Dr. McQuillan uses stem cells in two ways. In a unique procedure she calls “cell-assisted resurfacing,” she uses stem cells to enhance a resurfacing procedure by applying stem calls topically afterwards to cut healing time in half and achieve better results. The other more common use is for patients that need volume enhancement. For this she will inject stem cell-enriched fat to achieve a stable and enduring fat graft. Sometimes, she will use both procedures on the same patient. “It’s attractive to rejuvenate the skin in a nurturing supportive way rather than just with a controlled thermal injury,” she says.
In the past, fat from one part of the body was injected into areas of the face to revolumize it, but these procedures proved unstable. Often, much of the fat was reabsorbed into the body, and the volume was lost. With stem cell-enriched fat transfers, stem cells are isolated and harvested from a portion of the fat to create “supercharged fat” that remains stable and rich in growth factors, for a long-lasting rejuvenation that also improves the tone and quality of the skin.
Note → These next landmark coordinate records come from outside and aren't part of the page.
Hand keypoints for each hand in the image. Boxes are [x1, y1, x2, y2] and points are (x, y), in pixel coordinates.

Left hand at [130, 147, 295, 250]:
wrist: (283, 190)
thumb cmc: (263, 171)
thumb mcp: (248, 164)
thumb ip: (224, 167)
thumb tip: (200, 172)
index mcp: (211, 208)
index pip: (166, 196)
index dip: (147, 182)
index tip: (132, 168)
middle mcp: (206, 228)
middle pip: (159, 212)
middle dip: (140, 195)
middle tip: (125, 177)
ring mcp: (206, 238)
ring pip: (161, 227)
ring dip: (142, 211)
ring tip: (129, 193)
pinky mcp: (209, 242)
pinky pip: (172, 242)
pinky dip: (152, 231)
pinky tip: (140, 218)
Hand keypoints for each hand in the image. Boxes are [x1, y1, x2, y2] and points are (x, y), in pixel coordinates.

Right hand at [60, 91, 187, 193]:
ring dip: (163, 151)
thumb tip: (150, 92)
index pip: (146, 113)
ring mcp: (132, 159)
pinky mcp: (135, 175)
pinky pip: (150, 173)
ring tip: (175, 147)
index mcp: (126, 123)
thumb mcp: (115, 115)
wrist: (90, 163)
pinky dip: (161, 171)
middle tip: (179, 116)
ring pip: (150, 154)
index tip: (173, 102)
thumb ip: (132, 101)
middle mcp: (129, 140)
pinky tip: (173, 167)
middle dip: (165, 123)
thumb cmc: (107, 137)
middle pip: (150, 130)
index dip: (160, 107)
Cosmetic physician Dr. Joseph Broujerdi of Los Angeles describes how it works: “The procedure involves removal of fat from undesirable places like the abdomen or thighs. This is not regular liposuction, as you need techniques that don’t damage the fat cells. In a special separation process the stem cells are isolated and counted, then reconstituted and reintroduced.” Stem cells are the “building blocks of the body, construction workers that repair,” he says, and if you mix a high concentration of stem cells into the fat, most of it will not only survive, but thrive—rejuvenating the skin, adding stable volume and repairing damage.
Dr. McQuillan warns that while there are doctors performing this technique and getting good results, because standardization is lacking for the procedure, there are many doctors advertising stem cell transfer procedures who are not qualified and may only be injecting simple fat. Separation and injecting techniques vary, as well as the artistry involved in the placement of the stem cell-enriched fat, which must be injected in micro-droplets so that all stem cells have a good blood supply to thrive.
A stem cell fat transfer to the face can cost anywhere from $5,000 to $8,000. But doctors say it is one of the most dramatic and enduring corrections. While the techniques are new, follow-up studies tracking stem cell-enriched fat transfers show stability more than two years later, since the fat is “alive.”